# I wanna lift !



## PolarisEmtFirefighter (Nov 4, 2009)

As it says i wanna lift i have a 1997 Polaris Xpress 400L it is basically on a scrambler frame and i wanna lift it .. I took the stock spring off and put a scrammy FOX spring and shock on the back .. Lemme give yall some info on this 

Dad bought this bike needed a new shock and spring so i took one of this scrammy i had still was good well my dad got tight with money and my uncle bought it for his son well needless to say My uncles son tore it up . Bike ran like a charm and just was an awesome bike so i work on these for a side hobby and my uncle was telling me how his son messed the brakes up ( broke the brake caliper ) and broke the right side strut and just wouldnt run worth a crap . and wanted me to fix it so he can sell it i said how bought this ill buy it back from you .. he said ok .. so i paid him for it to have the bike back that i put alot of work in for my dad a new motor etc.... well i get it home and find everything wrong .. so i had parts just laying around and fixed it all well i asked why it was sagging so bad well come to find out his son was jumping this bike so he wore out the shocks and springs oh and brand new wheel bearings .. so i didnt notice all this till well yesterday .. when i heard grinding and went riding around the county i live in . and everytime i hit a bump i heard a POP! come to find out the shocks were bottoming out . so i come home and hung it up from a tree .. So i while i have it down i wanna lift it also ...

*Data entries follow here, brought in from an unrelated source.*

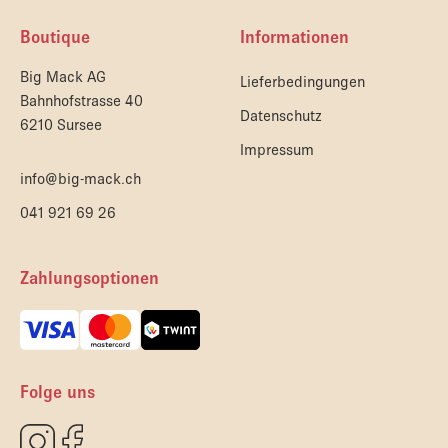
Boutique
Informationen
Big Mack AG
Lieferbedingungen
Bahnhofstrasse 40
Datenschutz
6210 Sursee
Impressum
info@big-mack.ch
041 921 69 26
Zahlungsoptionen
Folge uns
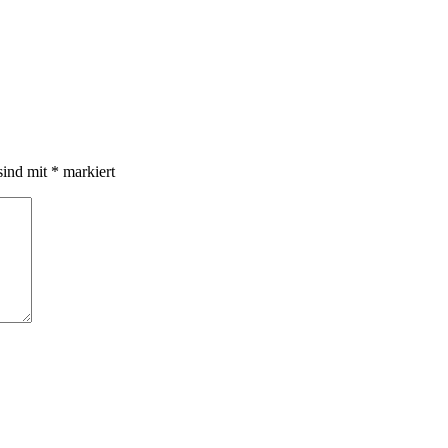
sind mit
*
markiert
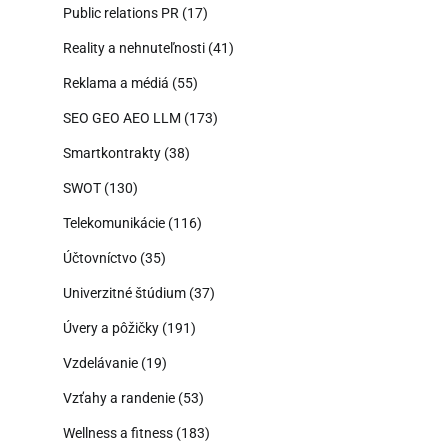
Public relations PR
(17)
Reality a nehnuteľnosti
(41)
Reklama a médiá
(55)
SEO GEO AEO LLM
(173)
Smartkontrakty
(38)
SWOT
(130)
Telekomunikácie
(116)
Účtovníctvo
(35)
Univerzitné štúdium
(37)
Úvery a pôžičky
(191)
Vzdelávanie
(19)
Vzťahy a randenie
(53)
Wellness a fitness
(183)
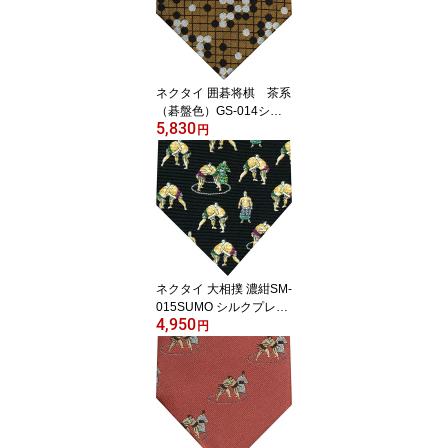
ネクタイ 囲碁将棋 茶系
（碁盤色）GS-014シル
5,830
ク 詰碁プレゼント ギフ
円
ト 父の日 贈り物
ネクタイ 大相撲 濃紺SM-
015SUMO シルクプレゼ
4,950
ント ギフト 贈り物 父の
円
日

So basically after all that i wanna put new shocks and springs on it . and lift it .. so who knows how to lift basically a scrammy .. i am looking for about 3inch lift . its 2wd so im not worried about axles ..


----------



## The Kid (May 26, 2011)

get with paul at http://rubberdowncustoms.ca/forum/index.php


----------



## PolarisEmtFirefighter (Nov 4, 2009)

Would the Magnum lift work ?


----------



## The Kid (May 26, 2011)

it should but i would get with paul to make sure


----------



## PolarisEmtFirefighter (Nov 4, 2009)

Posted on there also .. I wanna get some HL springs or some stiff springs for it . oh and how hard is it to make a paddle for these SRA bikes


----------



## Polaris425 (Dec 16, 2004)

Shoot him an email too, sometimes takes a while to get replies on the forum. 

People make paddles different ways, some I've seen make a cylinder to go over the hub, bolt the tire back on on top of it. just can't be real thick w/o needing longer studs. 

Seen some weld directly to axles and stuff but... I dont recommend that lol.


----------